INSTRUCTIONS FOR THE TASK: Pull out every line of the records below that contains the word "Datenschutzerklärung" and copy each of those lines in full.

ENTRIES SHOWN:
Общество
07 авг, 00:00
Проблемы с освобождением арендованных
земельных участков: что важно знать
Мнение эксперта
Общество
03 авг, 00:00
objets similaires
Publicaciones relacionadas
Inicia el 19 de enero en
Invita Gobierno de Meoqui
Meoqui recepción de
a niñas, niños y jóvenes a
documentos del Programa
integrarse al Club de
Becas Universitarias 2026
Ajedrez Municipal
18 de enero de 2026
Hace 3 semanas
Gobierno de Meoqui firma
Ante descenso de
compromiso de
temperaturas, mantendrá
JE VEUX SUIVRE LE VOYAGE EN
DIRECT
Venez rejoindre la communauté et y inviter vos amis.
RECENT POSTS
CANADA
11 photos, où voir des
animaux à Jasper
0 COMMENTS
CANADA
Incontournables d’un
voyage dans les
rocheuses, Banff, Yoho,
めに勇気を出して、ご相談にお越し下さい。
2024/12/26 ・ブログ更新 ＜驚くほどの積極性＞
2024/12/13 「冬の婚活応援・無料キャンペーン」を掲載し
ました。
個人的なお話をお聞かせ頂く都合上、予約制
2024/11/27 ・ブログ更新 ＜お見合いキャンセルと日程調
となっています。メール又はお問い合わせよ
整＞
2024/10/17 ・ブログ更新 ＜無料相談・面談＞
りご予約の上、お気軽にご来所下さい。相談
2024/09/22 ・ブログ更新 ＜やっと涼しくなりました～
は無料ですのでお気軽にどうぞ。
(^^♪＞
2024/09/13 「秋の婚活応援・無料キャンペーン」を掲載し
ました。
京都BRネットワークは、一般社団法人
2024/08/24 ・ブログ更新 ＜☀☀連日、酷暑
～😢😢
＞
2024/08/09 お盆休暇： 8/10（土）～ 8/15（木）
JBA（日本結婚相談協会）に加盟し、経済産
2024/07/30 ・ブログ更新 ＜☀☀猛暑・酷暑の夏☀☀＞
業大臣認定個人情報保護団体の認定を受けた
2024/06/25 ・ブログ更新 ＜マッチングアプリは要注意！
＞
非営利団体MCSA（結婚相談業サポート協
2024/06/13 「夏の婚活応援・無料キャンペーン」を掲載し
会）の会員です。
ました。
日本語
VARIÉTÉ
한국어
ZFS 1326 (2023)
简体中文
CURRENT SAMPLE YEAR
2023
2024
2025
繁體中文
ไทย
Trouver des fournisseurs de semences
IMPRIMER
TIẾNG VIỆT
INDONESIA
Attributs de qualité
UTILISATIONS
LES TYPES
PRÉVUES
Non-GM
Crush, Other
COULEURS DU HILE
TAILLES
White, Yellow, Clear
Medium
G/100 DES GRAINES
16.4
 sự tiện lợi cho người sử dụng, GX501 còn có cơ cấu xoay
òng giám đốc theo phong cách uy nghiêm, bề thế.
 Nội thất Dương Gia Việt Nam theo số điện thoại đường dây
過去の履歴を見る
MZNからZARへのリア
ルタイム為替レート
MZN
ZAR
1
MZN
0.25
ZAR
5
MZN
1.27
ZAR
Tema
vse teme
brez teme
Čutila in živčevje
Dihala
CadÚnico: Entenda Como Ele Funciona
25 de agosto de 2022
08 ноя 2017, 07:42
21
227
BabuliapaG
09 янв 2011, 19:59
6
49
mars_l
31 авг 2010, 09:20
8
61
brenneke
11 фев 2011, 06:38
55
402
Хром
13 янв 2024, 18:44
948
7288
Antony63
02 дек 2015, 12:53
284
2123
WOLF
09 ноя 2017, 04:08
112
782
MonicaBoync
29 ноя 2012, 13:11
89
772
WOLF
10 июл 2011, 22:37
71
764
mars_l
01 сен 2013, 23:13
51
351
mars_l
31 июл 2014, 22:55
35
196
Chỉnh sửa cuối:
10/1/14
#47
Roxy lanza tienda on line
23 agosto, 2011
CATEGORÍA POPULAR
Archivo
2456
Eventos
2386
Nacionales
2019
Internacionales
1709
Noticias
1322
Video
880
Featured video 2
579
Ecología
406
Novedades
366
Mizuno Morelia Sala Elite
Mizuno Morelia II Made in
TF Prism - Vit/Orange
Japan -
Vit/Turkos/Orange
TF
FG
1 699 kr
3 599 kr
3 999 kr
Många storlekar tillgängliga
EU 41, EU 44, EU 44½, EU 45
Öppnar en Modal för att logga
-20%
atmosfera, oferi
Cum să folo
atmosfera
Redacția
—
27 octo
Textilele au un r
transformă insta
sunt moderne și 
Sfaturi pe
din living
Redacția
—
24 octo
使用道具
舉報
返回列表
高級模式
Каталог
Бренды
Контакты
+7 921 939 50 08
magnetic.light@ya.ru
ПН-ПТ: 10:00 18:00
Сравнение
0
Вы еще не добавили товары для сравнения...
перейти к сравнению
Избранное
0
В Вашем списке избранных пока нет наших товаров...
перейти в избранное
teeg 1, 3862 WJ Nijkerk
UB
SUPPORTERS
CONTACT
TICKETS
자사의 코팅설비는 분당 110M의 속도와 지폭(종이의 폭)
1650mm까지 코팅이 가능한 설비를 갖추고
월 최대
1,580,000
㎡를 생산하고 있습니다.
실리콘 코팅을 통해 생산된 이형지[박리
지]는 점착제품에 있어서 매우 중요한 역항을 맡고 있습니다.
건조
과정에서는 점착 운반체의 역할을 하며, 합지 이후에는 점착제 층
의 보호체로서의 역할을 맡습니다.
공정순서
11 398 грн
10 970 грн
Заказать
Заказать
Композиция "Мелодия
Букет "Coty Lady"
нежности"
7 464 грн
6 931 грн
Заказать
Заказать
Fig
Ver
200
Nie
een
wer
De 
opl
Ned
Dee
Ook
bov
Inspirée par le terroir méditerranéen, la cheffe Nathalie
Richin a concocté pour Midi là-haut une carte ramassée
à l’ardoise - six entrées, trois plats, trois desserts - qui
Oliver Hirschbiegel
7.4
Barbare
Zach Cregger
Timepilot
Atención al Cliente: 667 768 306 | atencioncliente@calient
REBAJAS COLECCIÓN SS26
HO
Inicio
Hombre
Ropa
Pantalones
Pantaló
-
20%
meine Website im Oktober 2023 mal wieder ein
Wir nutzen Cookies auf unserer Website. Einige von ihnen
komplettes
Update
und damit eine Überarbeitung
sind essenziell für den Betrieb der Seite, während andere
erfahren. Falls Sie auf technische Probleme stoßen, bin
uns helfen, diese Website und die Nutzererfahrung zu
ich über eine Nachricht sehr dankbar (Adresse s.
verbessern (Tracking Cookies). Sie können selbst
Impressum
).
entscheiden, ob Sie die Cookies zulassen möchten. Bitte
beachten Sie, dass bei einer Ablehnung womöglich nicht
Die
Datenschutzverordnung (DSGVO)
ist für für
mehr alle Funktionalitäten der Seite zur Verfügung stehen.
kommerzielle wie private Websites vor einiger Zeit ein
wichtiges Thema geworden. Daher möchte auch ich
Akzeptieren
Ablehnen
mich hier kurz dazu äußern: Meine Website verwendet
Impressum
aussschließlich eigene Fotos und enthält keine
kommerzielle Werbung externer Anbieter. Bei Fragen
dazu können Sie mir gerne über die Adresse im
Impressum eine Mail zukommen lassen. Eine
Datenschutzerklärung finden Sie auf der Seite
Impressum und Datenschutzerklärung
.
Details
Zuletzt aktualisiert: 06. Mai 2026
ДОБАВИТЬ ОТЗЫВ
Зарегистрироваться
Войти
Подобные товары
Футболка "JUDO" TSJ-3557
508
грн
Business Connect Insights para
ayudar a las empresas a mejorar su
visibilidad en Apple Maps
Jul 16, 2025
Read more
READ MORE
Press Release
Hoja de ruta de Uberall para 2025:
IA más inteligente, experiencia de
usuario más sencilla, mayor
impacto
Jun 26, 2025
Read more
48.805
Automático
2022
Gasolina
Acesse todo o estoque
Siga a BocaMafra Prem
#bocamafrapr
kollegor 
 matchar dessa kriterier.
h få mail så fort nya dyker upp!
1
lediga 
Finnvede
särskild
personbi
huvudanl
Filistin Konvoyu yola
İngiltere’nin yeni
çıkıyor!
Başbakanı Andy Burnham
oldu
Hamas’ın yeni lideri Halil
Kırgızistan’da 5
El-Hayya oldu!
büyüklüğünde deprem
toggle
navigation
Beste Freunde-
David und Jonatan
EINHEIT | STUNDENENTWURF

SOLUTION:
Datenschutzerklärung finden Sie auf der Seite
Impressum und Datenschutzerklärung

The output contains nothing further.